(Items from a data source)

=== Section Start ===

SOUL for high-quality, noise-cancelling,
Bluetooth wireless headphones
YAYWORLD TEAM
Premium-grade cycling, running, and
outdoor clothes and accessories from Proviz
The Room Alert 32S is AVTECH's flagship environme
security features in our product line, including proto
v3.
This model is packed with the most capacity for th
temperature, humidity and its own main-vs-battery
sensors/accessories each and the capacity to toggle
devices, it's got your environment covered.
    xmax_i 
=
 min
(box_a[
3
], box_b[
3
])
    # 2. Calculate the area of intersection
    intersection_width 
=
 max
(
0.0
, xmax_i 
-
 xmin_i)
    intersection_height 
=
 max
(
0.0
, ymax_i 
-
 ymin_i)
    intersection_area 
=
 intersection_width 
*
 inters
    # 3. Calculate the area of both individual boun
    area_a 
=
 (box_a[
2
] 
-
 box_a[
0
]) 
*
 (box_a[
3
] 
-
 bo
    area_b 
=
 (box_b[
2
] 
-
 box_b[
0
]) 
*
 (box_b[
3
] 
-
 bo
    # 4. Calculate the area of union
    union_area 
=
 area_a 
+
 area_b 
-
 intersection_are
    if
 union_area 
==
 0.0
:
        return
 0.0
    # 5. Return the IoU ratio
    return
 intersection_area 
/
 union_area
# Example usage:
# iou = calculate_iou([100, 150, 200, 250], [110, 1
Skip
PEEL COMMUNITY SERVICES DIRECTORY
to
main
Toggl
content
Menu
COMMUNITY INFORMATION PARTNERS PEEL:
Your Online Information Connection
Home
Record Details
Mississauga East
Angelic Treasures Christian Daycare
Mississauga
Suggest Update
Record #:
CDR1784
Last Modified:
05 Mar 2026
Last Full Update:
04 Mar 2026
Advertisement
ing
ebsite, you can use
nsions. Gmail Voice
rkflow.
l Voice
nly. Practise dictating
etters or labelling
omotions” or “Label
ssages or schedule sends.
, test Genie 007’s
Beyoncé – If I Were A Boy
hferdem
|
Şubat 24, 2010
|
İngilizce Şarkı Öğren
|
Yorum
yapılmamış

=== Section End ===

● Task statement
Change each "union_area" in the listing to "combined_area" and reproduce the lines with nothing else altered.

● Solved exercise
SOUL for high-quality, noise-cancelling,
Bluetooth wireless headphones
YAYWORLD TEAM
Premium-grade cycling, running, and
outdoor clothes and accessories from Proviz
The Room Alert 32S is AVTECH's flagship environme
security features in our product line, including proto
v3.
This model is packed with the most capacity for th
temperature, humidity and its own main-vs-battery
sensors/accessories each and the capacity to toggle
devices, it's got your environment covered.
    xmax_i 
=
 min
(box_a[
3
], box_b[
3
])
    # 2. Calculate the area of intersection
    intersection_width 
=
 max
(
0.0
, xmax_i 
-
 xmin_i)
    intersection_height 
=
 max
(
0.0
, ymax_i 
-
 ymin_i)
    intersection_area 
=
 intersection_width 
*
 inters
    # 3. Calculate the area of both individual boun
    area_a 
=
 (box_a[
2
] 
-
 box_a[
0
]) 
*
 (box_a[
3
] 
-
 bo
    area_b 
=
 (box_b[
2
] 
-
 box_b[
0
]) 
*
 (box_b[
3
] 
-
 bo
    # 4. Calculate the area of union
    combined_area 
=
 area_a 
+
 area_b 
-
 intersection_are
    if
 combined_area 
==
 0.0
:
        return
 0.0
    # 5. Return the IoU ratio
    return
 intersection_area 
/
 combined_area
# Example usage:
# iou = calculate_iou([100, 150, 200, 250], [110, 1
Skip
PEEL COMMUNITY SERVICES DIRECTORY
to
main
Toggl
content
Menu
COMMUNITY INFORMATION PARTNERS PEEL:
Your Online Information Connection
Home
Record Details
Mississauga East
Angelic Treasures Christian Daycare
Mississauga
Suggest Update
Record #:
CDR1784
Last Modified:
05 Mar 2026
Last Full Update:
04 Mar 2026
Advertisement
ing
ebsite, you can use
nsions. Gmail Voice
rkflow.
l Voice
nly. Practise dictating
etters or labelling
omotions” or “Label
ssages or schedule sends.
, test Genie 007’s
Beyoncé – If I Were A Boy
hferdem
|
Şubat 24, 2010
|
İngilizce Şarkı Öğren
|
Yorum
yapılmamış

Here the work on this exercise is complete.